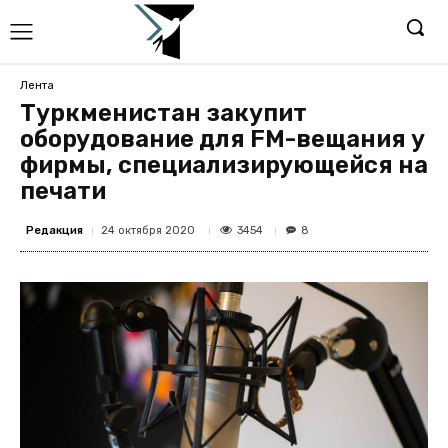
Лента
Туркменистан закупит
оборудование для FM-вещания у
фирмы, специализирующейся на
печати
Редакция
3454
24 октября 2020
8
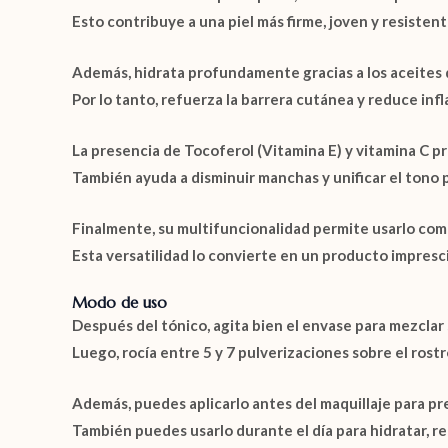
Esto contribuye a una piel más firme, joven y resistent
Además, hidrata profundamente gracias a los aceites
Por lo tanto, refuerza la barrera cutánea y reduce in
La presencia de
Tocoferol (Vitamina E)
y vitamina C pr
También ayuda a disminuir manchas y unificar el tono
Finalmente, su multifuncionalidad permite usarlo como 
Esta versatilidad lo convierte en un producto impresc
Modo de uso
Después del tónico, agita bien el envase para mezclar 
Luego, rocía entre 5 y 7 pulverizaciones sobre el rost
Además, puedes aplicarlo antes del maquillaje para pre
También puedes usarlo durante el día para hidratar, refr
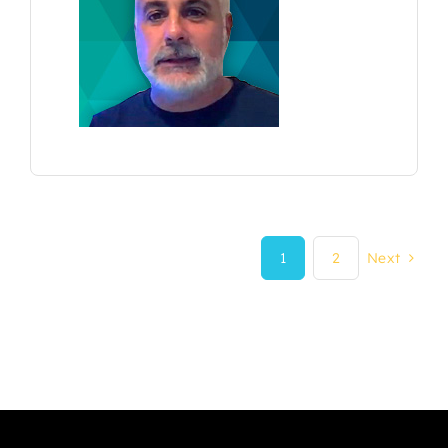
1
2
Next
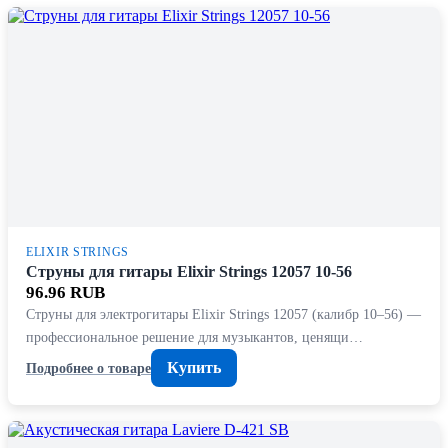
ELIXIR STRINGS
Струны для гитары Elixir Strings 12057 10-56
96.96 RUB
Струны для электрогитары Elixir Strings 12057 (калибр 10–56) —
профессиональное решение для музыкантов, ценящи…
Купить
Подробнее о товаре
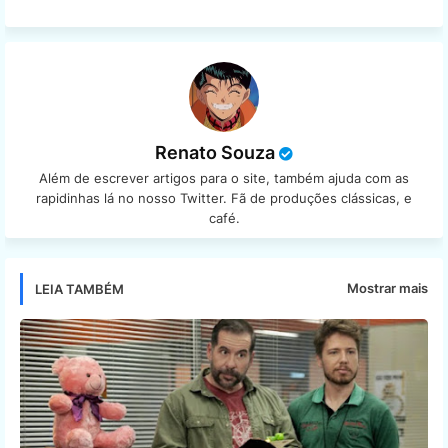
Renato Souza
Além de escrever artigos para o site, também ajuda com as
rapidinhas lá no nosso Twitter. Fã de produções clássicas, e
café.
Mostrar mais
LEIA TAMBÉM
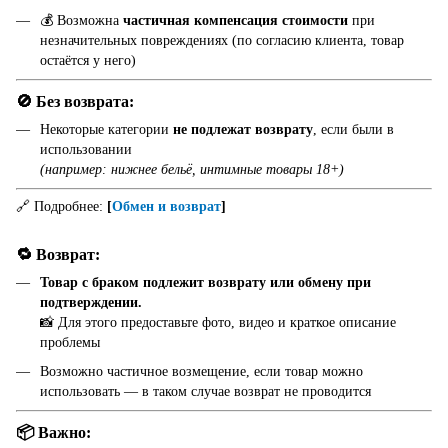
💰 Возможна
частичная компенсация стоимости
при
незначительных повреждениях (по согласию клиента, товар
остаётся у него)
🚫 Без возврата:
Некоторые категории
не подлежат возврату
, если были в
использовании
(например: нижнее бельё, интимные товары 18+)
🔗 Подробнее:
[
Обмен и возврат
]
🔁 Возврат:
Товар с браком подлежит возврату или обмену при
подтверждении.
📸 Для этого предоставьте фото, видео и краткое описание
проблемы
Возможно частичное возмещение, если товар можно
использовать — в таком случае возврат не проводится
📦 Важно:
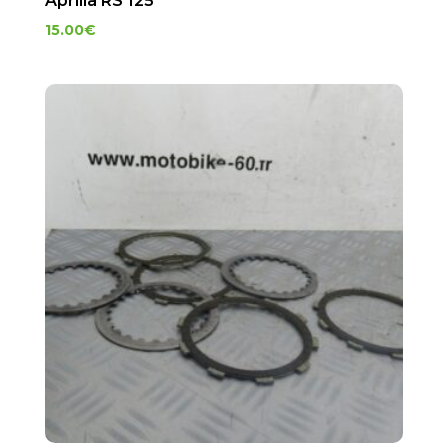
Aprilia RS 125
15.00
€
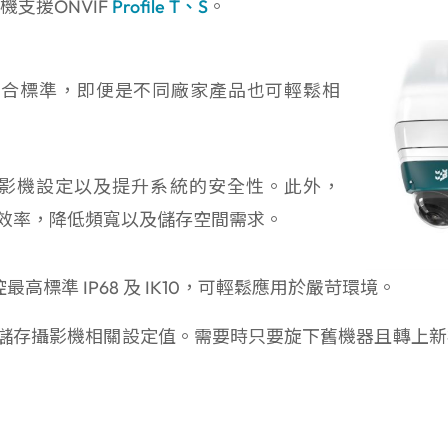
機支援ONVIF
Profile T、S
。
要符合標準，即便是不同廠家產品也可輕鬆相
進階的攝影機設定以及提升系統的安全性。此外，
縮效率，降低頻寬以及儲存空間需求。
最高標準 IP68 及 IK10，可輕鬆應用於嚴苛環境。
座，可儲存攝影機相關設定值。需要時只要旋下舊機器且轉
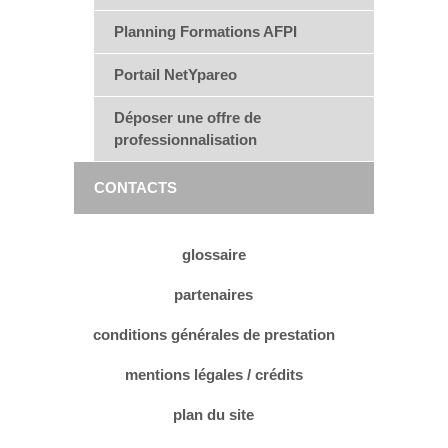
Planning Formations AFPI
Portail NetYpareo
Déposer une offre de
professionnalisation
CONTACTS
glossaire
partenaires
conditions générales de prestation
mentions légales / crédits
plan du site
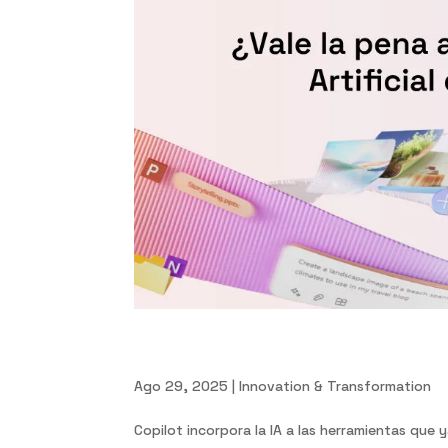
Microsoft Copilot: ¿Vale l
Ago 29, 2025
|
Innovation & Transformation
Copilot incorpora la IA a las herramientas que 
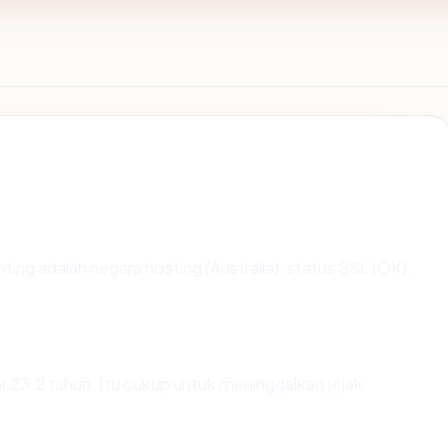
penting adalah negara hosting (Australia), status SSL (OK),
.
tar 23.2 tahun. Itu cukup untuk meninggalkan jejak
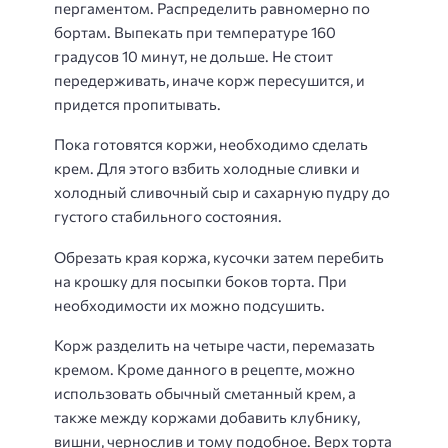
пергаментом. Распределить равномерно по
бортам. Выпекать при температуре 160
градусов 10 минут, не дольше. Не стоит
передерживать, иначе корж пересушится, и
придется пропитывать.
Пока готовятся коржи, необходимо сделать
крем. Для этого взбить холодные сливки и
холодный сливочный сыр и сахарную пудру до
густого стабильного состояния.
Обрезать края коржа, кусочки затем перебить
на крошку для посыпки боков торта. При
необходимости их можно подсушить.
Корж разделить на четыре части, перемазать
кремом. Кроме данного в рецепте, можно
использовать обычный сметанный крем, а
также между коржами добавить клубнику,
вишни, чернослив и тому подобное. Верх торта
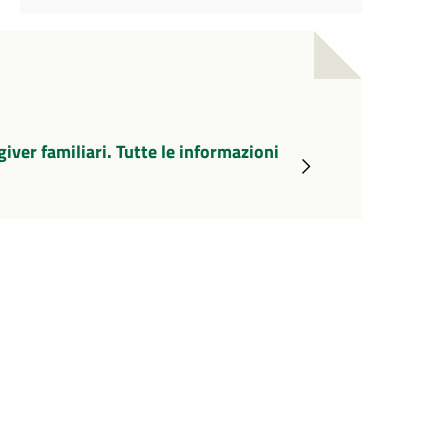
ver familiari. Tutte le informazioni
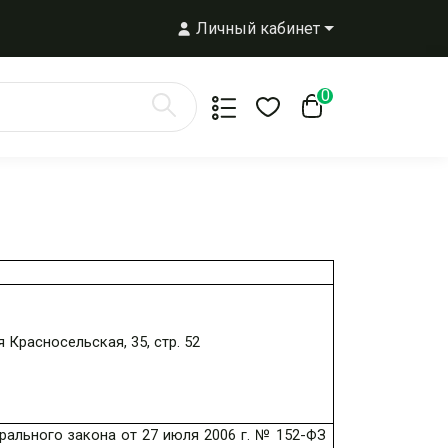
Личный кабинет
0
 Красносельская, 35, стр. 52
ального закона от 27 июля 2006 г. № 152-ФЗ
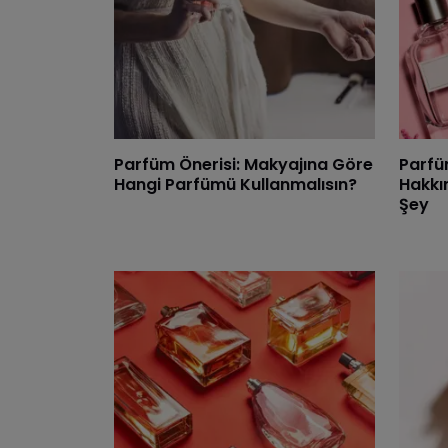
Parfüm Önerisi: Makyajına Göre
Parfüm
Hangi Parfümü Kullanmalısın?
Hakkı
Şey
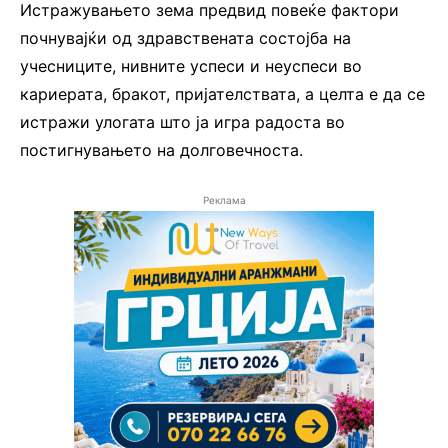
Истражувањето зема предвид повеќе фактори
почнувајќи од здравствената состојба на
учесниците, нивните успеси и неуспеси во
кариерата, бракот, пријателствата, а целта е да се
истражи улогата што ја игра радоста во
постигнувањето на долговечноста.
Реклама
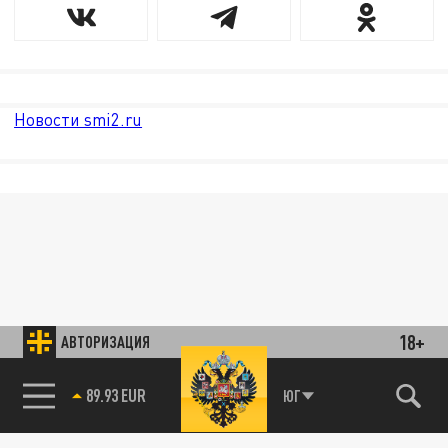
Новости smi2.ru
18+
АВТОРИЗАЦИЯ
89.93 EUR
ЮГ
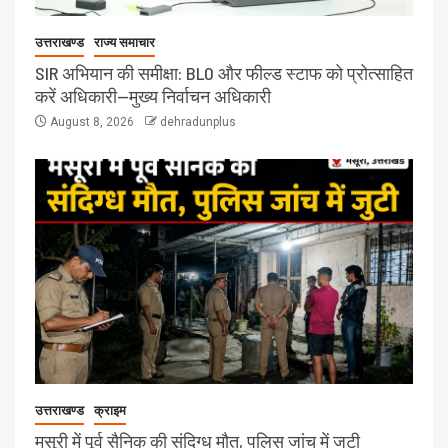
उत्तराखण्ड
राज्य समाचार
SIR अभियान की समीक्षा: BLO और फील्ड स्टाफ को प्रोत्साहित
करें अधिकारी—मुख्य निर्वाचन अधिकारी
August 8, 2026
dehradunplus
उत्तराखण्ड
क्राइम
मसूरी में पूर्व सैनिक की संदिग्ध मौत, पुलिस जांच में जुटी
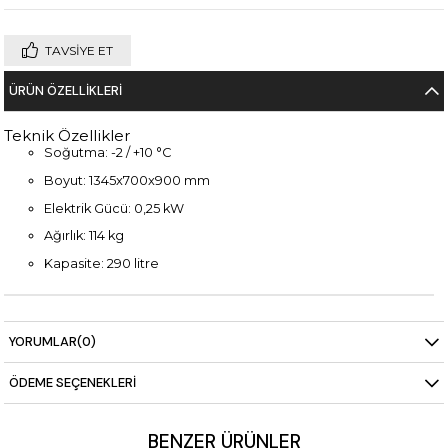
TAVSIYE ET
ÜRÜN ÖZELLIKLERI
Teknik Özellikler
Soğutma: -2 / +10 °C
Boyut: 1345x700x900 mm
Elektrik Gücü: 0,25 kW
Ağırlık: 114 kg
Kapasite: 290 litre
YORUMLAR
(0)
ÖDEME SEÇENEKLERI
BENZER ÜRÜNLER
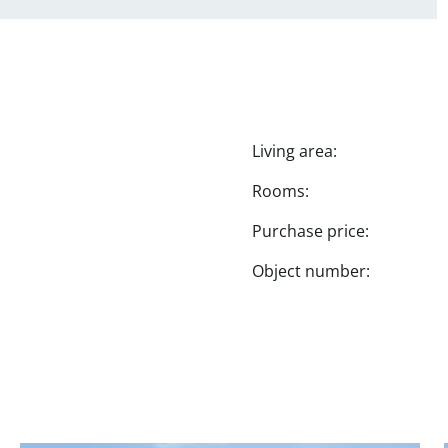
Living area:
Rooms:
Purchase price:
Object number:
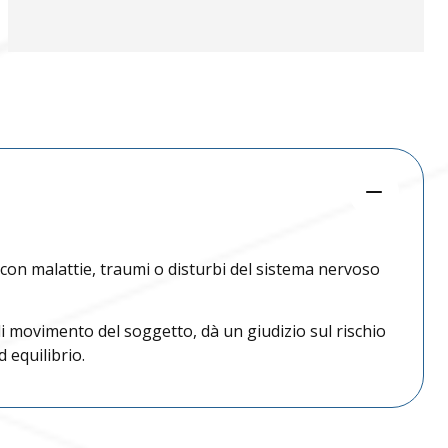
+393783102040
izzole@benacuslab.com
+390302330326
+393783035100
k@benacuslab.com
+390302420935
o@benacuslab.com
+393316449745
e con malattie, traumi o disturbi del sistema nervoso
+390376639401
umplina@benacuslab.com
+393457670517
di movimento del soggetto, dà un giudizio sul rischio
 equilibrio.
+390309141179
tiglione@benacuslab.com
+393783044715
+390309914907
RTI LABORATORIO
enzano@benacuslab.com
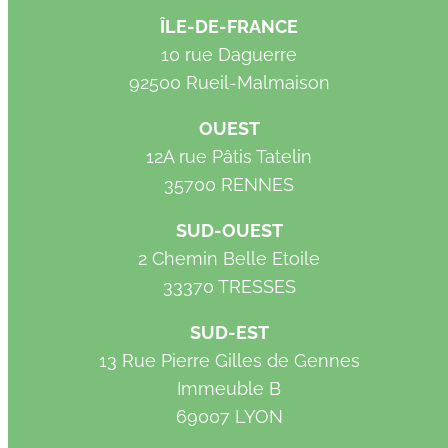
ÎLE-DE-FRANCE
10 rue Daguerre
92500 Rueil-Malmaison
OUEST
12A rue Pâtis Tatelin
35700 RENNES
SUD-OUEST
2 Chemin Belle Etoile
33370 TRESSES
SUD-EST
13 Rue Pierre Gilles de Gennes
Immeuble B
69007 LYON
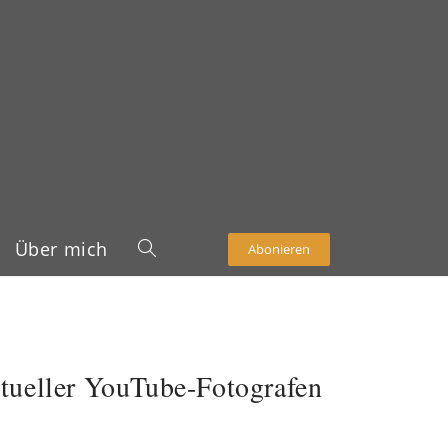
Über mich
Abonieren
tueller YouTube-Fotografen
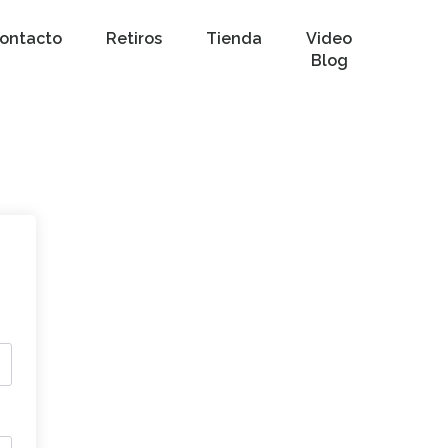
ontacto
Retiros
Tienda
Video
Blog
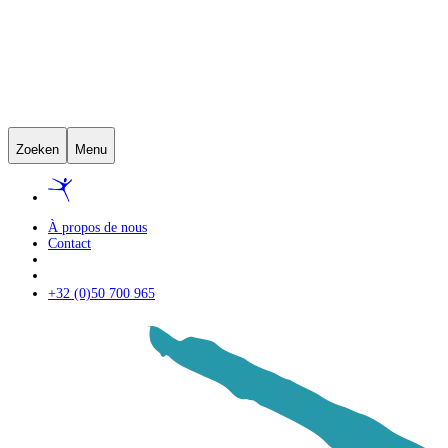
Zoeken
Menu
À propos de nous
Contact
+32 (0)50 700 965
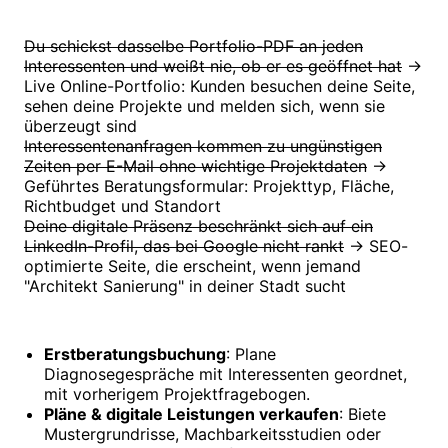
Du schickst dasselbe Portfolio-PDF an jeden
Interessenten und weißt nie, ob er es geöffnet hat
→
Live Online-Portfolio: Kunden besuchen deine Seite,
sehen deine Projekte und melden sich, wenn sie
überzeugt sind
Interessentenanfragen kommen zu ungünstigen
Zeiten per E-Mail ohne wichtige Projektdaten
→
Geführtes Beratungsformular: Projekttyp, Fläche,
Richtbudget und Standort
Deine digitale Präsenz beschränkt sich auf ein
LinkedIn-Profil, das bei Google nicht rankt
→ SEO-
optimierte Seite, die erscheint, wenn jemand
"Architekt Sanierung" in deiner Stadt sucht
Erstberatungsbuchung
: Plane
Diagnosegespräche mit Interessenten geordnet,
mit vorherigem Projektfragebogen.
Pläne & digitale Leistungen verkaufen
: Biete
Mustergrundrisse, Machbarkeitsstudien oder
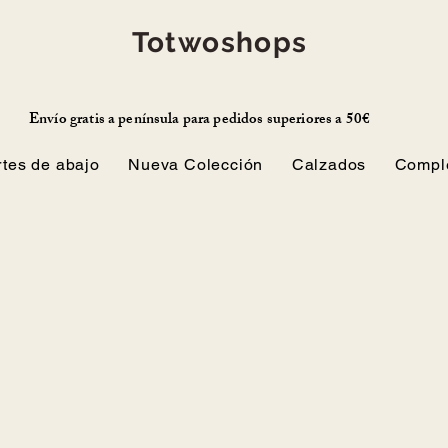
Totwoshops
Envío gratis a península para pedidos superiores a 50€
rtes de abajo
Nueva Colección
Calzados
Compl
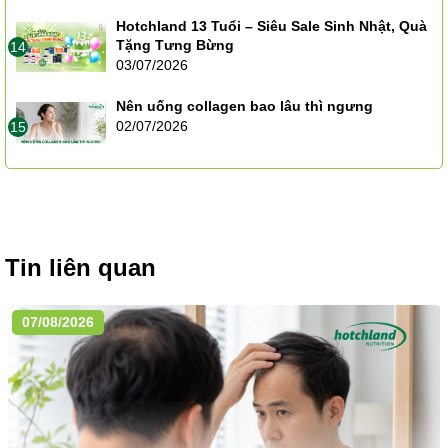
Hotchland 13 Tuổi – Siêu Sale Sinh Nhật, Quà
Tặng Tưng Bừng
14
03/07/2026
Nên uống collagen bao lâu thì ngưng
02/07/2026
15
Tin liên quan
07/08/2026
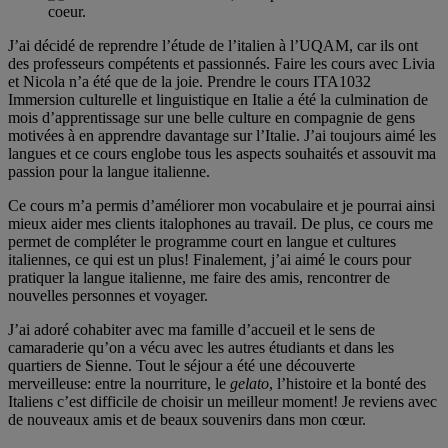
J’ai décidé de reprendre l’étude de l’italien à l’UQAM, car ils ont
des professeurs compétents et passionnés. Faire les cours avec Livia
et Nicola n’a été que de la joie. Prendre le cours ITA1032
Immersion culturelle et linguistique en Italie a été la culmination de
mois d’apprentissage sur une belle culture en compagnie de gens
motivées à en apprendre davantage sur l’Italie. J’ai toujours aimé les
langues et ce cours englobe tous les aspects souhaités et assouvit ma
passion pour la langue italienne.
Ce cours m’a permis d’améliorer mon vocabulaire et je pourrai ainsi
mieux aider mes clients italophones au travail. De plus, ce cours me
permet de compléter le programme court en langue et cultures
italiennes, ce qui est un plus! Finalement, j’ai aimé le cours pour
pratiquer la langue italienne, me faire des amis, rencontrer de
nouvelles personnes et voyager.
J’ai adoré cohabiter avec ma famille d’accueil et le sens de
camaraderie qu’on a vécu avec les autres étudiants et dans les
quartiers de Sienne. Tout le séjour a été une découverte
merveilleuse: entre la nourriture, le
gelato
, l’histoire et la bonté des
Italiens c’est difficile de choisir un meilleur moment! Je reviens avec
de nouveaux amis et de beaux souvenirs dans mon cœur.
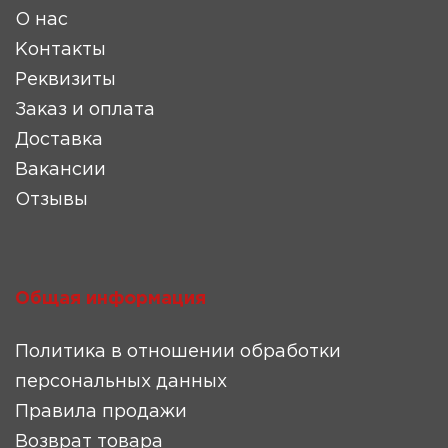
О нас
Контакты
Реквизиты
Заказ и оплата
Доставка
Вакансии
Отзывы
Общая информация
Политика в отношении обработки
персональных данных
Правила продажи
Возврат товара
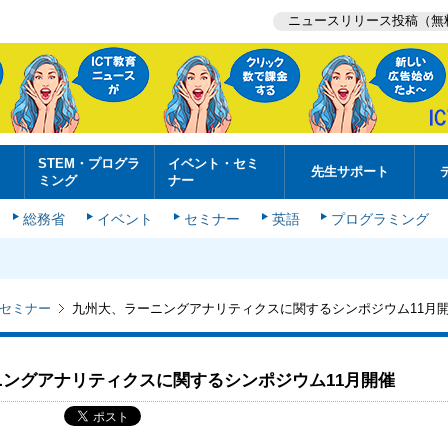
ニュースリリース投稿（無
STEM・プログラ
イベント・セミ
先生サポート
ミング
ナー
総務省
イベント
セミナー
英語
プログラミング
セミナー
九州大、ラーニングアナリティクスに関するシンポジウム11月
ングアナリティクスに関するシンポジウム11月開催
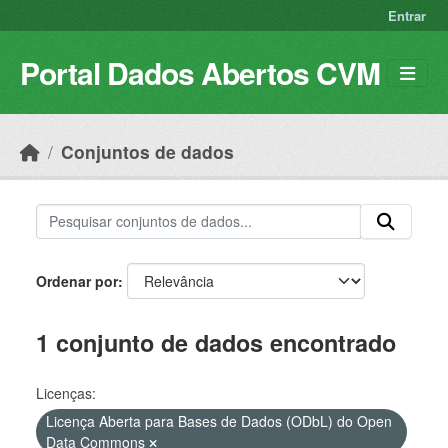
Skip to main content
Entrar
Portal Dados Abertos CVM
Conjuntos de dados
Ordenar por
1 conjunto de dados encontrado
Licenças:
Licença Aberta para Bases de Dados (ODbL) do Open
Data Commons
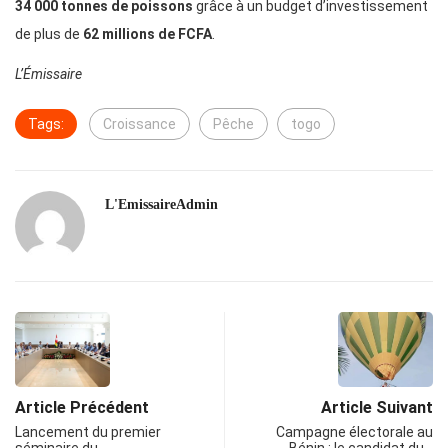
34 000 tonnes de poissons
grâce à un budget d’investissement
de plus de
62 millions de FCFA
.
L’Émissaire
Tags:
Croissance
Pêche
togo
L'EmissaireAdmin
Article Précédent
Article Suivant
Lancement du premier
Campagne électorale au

Request —
Leave out the pictures, then repeat the listing above exactly from its first line to the line with "Innovation & Transformation", inclusive.

Problem solution —
Лента
Туркменистан закупит
оборудование для FM-вещания у
фирмы, специализирующейся на
печати
Редакция
3454
24 октября 2020
8
Esto contribuye a una piel más firme, joven y resistent
Además, hidrata profundamente gracias a los aceites
Por lo tanto, refuerza la barrera cutánea y reduce in
La presencia de
Tocoferol (Vitamina E)
y vitamina C pr
También ayuda a disminuir manchas y unificar el tono
Finalmente, su multifuncionalidad permite usarlo como 
Esta versatilidad lo convierte en un producto impresc
Modo de uso
Después del tónico, agita bien el envase para mezclar 
Luego, rocía entre 5 y 7 pulverizaciones sobre el rost
Además, puedes aplicarlo antes del maquillaje para pre
También puedes usarlo durante el día para hidratar, refr
1
2
Next
ELIXIR STRINGS
Струны для гитары Elixir Strings 12057 10-56
96.96 RUB
Струны для электрогитары Elixir Strings 12057 (калибр 10–56) —
профессиональное решение для музыкантов, ценящи…
Купить
Подробнее о товаре
Renato Souza
Além de escrever artigos para o site, também ajuda com as
rapidinhas lá no nosso Twitter. Fã de produções clássicas, e
café.
Mostrar mais
LEIA TAMBÉM
💰 Возможна
частичная компенсация стоимости
при
незначительных повреждениях (по согласию клиента, товар
остаётся у него)
🚫 Без возврата:
Некоторые категории
не подлежат возврату
, если были в
использовании
(например: нижнее бельё, интимные товары 18+)
🔗 Подробнее:
[
Обмен и возврат
]
🔁 Возврат:
Товар с браком подлежит возврату или обмену при
подтверждении.
📸 Для этого предоставьте фото, видео и краткое описание
проблемы
Возможно частичное возмещение, если товар можно
использовать — в таком случае возврат не проводится
📦 Важно:
Aprilia RS 125
15.00
€
機支援ONVIF
Profile T、S
。
要符合標準，即便是不同廠家產品也可輕鬆相
進階的攝影機設定以及提升系統的安全性。此外，
縮效率，降低頻寬以及儲存空間需求。
最高標準 IP68 及 IK10，可輕鬆應用於嚴苛環境。
座，可儲存攝影機相關設定值。需要時只要旋下舊機器且轉
Planning Formations AFPI
Portail NetYpareo
Déposer une offre de
professionnalisation
CONTACTS
glossaire
partenaires
conditions générales de prestation
mentions légales / crédits
plan du site
Microsoft Copilot: ¿Vale l
Ago 29, 2025
|
Innovation & Transformation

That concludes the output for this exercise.